Related: Ranking the Men’s NCAA Tournament Field 1–68

The Cavaliers shot a grisly 28.2% from two-point range and 17.6% from three—far below the season percentages for this team. And it wasn’t like that was bad shooting luck, where good-looking shots kept lipping out. No, this was a barrage of air balls and no-hope bricks from outside the arc.

Trailing 18–14 with 9:20 left in the first half, Virginia went on one of the saddest runs of offensive ineptitude in tourney history. It was an eternity of scoreless futility, going the remainder of the first half and more than three minutes into the second. The total time without scoring was 12 minutes and 35 seconds of game clock, nearly an hour in real time. The score was 35–14 and the matter was decided before the Cavs put the ball through the basket again.

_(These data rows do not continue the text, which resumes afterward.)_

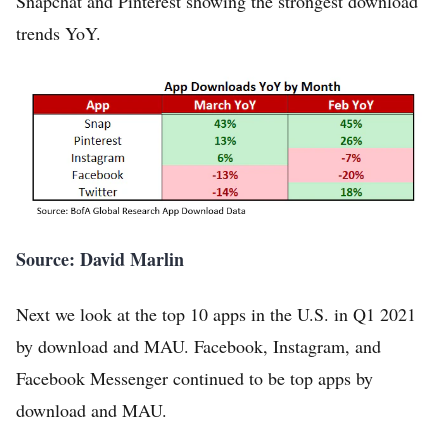
Snapchat and Pinterest showing the strongest download
trends YoY.
Source: David Marlin
Next we look at the top 10 apps in the U.S. in Q1 2021
by download and MAU. Facebook, Instagram, and
Facebook Messenger continued to be top apps by
download and MAU.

Their 42 points for the game was a First Four–record low, which is really something when you consider that four No. 16 seeds play in that round every year. It was reminiscent of the 2017 NCAA tourney, in which Virginia lost in the second round 65–39 to the Florida Gators.

It was another night this season in which Bennett had no strategic answers and far too little basketball talent to work with. There have been rumors percolating for weeks that he might be contemplating retirement, perhaps because he’s not a good fit with the modern college athletic world. This would be a brutal game to go out on—but that would partly be the fault of an NCAA tournament selection committee that bestowed a bid his team didn’t deserve.